# Strombecker set?



## tazman052186 (Oct 19, 2005)

I have some strombecker track that I picked up a few months back and other set set last week. Im not sure on how to power the track I have two power packs one of each track. How would I and where would I power the track? I dont have a power track like the HO scale tracks.


----------



## Bubba 123 (Sep 10, 2010)

tazman052186 said:


> I have some strombecker track that I picked up a few months back and other set set last week. Im not sure on how to power the track I have two power packs one of each track. How would I and where would I power the track? I dont have a power track like the HO scale tracks.


hey Taz,
it "Should" have a powerstrip section 4 each track like other 1/32's... 

if not, u can soilder the wires 2 the underside of a section 2 make 1..

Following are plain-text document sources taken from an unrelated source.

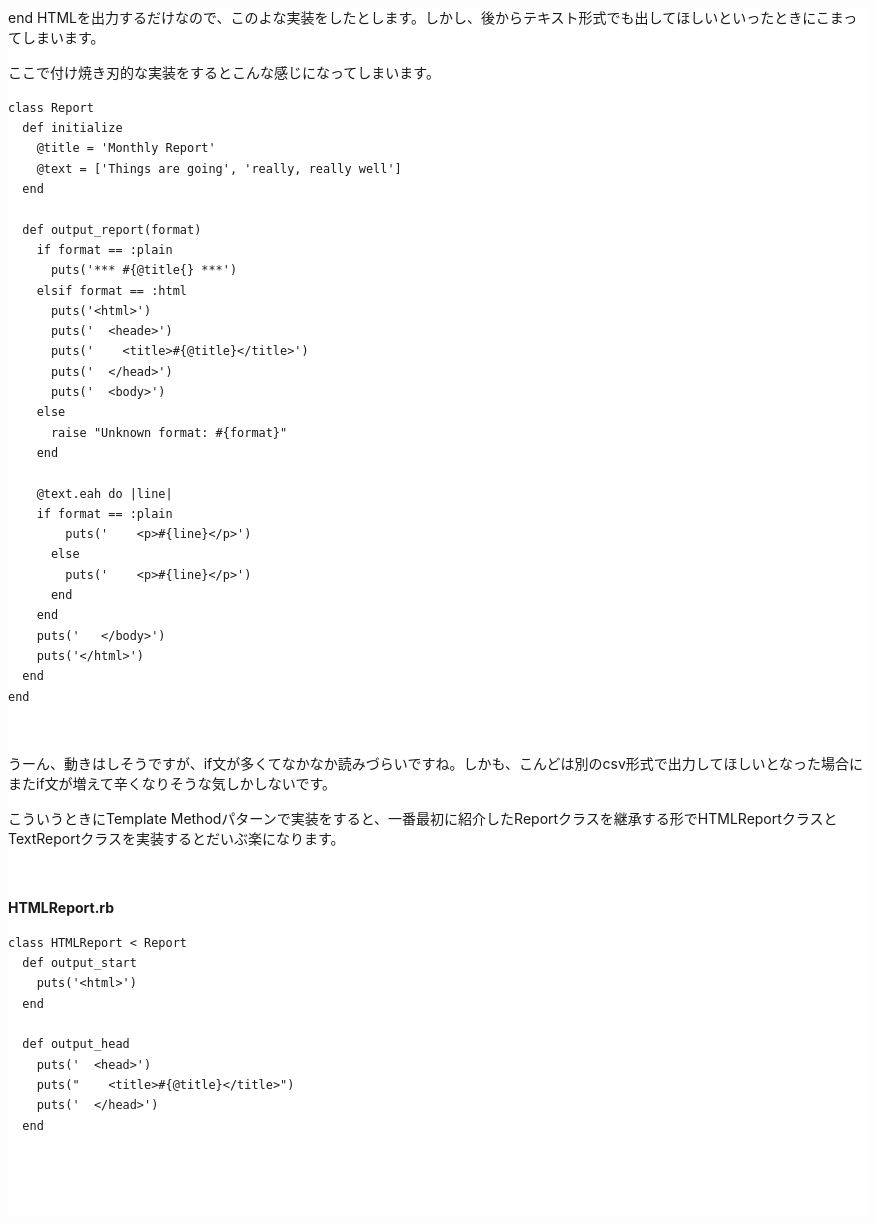 end</code></pre>
HTMLを出力するだけなので、このよな実装をしたとします。しかし、後からテキスト形式でも出してほしいといったときにこまってしまいます。

ここで付け焼き刃的な実装をするとこんな感じになってしまいます。
<pre><code class="language-ruby">class Report
  def initialize
    @title = 'Monthly Report'
    @text = ['Things are going', 'really, really well']
  end
    
  def output_report(format)
    if format == :plain
      puts('*** #{@title{} ***')
    elsif format == :html
      puts('&lt;html&gt;')
      puts('  &lt;heade&gt;')
      puts('    &lt;title&gt;#{@title}&lt;/title&gt;')
      puts('  &lt;/head&gt;')
      puts('  &lt;body&gt;')
    else
      raise "Unknown format: #{format}"
    end

    @text.eah do |line|
    if format == :plain  
        puts('    &lt;p&gt;#{line}&lt;/p&gt;')
      else
        puts('    &lt;p&gt;#{line}&lt;/p&gt;')
      end
    end
    puts('   &lt;/body&gt;')
    puts('&lt;/html&gt;')
  end
end</code></pre>
&nbsp;

うーん、動きはしそうですが、if文が多くてなかなか読みづらいですね。しかも、こんどは別のcsv形式で出力してほしいとなった場合にまたif文が増えて辛くなりそうな気しかしないです。

こういうときにTemplate Methodパターンで実装をすると、一番最初に紹介したReportクラスを継承する形でHTMLReportクラスとTextReportクラスを実装するとだいぶ楽になります。

&nbsp;

<strong>HTMLReport.rb</strong>
<pre><code class="language-ruby">class HTMLReport &lt; Report
  def output_start
    puts('&lt;html&gt;')
  end
  
  def output_head
    puts('  &lt;head&gt;')
    puts("    &lt;title&gt;#{@title}&lt;/title&gt;")
    puts('  &lt;/head&gt;')
  end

"I'ld" soilder "4" seperate wires..1 ..2each rail, then figure out polarity/dirrections w/ splicing the controllers/ground wires 2 the transformer/controls...:thumbsup:

that way, no FUBAR's.. OR easilly correctable 1's :thumbsup:
Bubba 123 :wave:


----------



## tazman052186 (Oct 19, 2005)

I will look more at the track and see but I dont think I seen one. But I have been lookin online and found some might just end up buying one.


----------



## Bubba 123 (Sep 10, 2010)

Bubba 123 said:


> hey Taz,
> it "Should" have a powerstrip section 4 each track like other 1/32's...
> 
> if not, u can soilder the wires 2 the underside of a section 2 make 1..
> ...


hey Taz,
w/ just go'n by my Eldon track sets (late 60's)....
they have a "Plug" power strip, so u can't FUBAR connections :freak:

make sure if u buy 'em, that they r the same track generations....
not sure if strombeck changed track styles 

Bubba 123


----------



## tazman052186 (Oct 19, 2005)

Yea i have been looking at them so far found two one with different power supply.


----------



## clydeomite (May 5, 2004)

Which track do you have? I have the Black wide Strombecker and the narrower grey " thnderbolt" track I can look and see/ post a pic which terminal track you need if you give me this info.
Thankx
Clyde-0-Mite


----------



## tazman052186 (Oct 19, 2005)

This is the track that I have.











This is the power tracks I have found

http://www.ncphobbies.com/track-1/32-strombecker/strombecker-terminal-track-slot-cars/str9265/

http://www.ebay.com/itm/Strombecker...pt=Slot_Cars&hash=item1e6c309153#ht_662wt_932


----------



## clydeomite (May 5, 2004)

Bad news looks like the $25.00 one is the one you ned. The $15.00 could work depending on your skills at adfapting. it will mate up with your present track just have to " engineer" the wiring.
Clyde-0-Mite


----------



## tazman052186 (Oct 19, 2005)

Cool thanks.


----------



## Black Oxxpurple (Jul 3, 2011)

couldn't you just build your own and mount it to a thin board with a terminal block from RS. then mount on the board? $6 is way cheaper than $15 or even $25.


----------



## tazman052186 (Oct 19, 2005)

Thats another way i was thinking.


----------